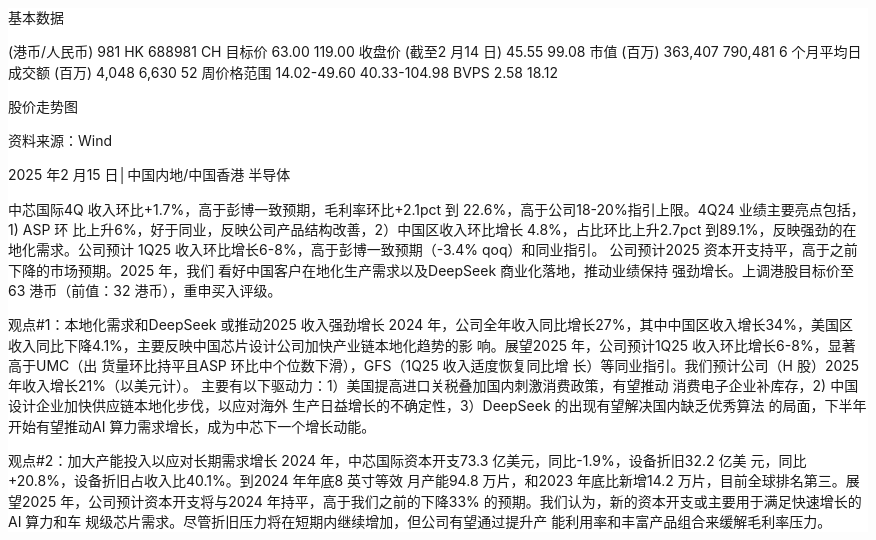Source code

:        
基本数据 
 
(港币/人民币) 
981 HK 688981 CH 
目标价 
63.00 
119.00 
收盘价 (截至2 月14 日) 
45.55 
99.08 
市值 (百万) 
363,407 
790,481 
6 个月平均日成交额 (百万) 
4,048 
6,630 
52 周价格范围 
14.02-49.60 40.33-104.98 
BVPS 
2.58 
18.12 
 
 
股价走势图 
 
 
资料来源：Wind 
 
2025 年2 月15 日│中国内地/中国香港 
半导体 
 
 
 
中芯国际4Q 收入环比+1.7%，高于彭博一致预期，毛利率环比+2.1pct 到
22.6%，高于公司18-20%指引上限。4Q24 业绩主要亮点包括，1) ASP 环
比上升6%，好于同业，反映公司产品结构改善，2）中国区收入环比增长
4.8%，占比环比上升2.7pct 到89.1%，反映强劲的在地化需求。公司预计
1Q25 收入环比增长6-8%，高于彭博一致预期（-3.4% qoq）和同业指引。
公司预计2025 资本开支持平，高于之前下降的市场预期。2025 年，我们
看好中国客户在地化生产需求以及DeepSeek 商业化落地，推动业绩保持
强劲增长。上调港股目标价至63 港币（前值：32 港币），重申买入评级。 
 
观点#1：本地化需求和DeepSeek 或推动2025 收入强劲增长 
2024 年，公司全年收入同比增长27%，其中中国区收入增长34%，美国区
收入同比下降4.1%，主要反映中国芯片设计公司加快产业链本地化趋势的影
响。展望2025 年，公司预计1Q25 收入环比增长6-8%，显著高于UMC（出
货量环比持平且ASP 环比中个位数下滑），GFS（1Q25 收入适度恢复同比增
长）等同业指引。我们预计公司（H 股）2025 年收入增长21%（以美元计）。
主要有以下驱动力：1）美国提高进口关税叠加国内刺激消费政策，有望推动
消费电子企业补库存，2) 中国设计企业加快供应链本地化步伐，以应对海外
生产日益增长的不确定性，3）DeepSeek 的出现有望解决国内缺乏优秀算法
的局面，下半年开始有望推动AI 算力需求增长，成为中芯下一个增长动能。 
 
观点#2：加大产能投入以应对长期需求增长 
2024 年，中芯国际资本开支73.3 亿美元，同比-1.9%，设备折旧32.2 亿美
元，同比+20.8%，设备折旧占收入比40.1%。到2024 年年底8 英寸等效
月产能94.8 万片，和2023 年底比新增14.2 万片，目前全球排名第三。展
望2025 年，公司预计资本开支将与2024 年持平，高于我们之前的下降33%
的预期。我们认为，新的资本开支或主要用于满足快速增长的AI 算力和车
规级芯片需求。尽管折旧压力将在短期内继续增加，但公司有望通过提升产
能利用率和丰富产品组合来缓解毛利率压力。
● ● ● ● ●
## WORK TO COMPLETE
Within the entries above, find every line where the string "高于彭博一致预期" occurs, and copy it.

## SOLUTION TO THE PROBLEM
中芯国际4Q 收入环比+1.7%，高于彭博一致预期，毛利率环比+2.1pct 到
1Q25 收入环比增长6-8%，高于彭博一致预期（-3.4% qoq）和同业指引。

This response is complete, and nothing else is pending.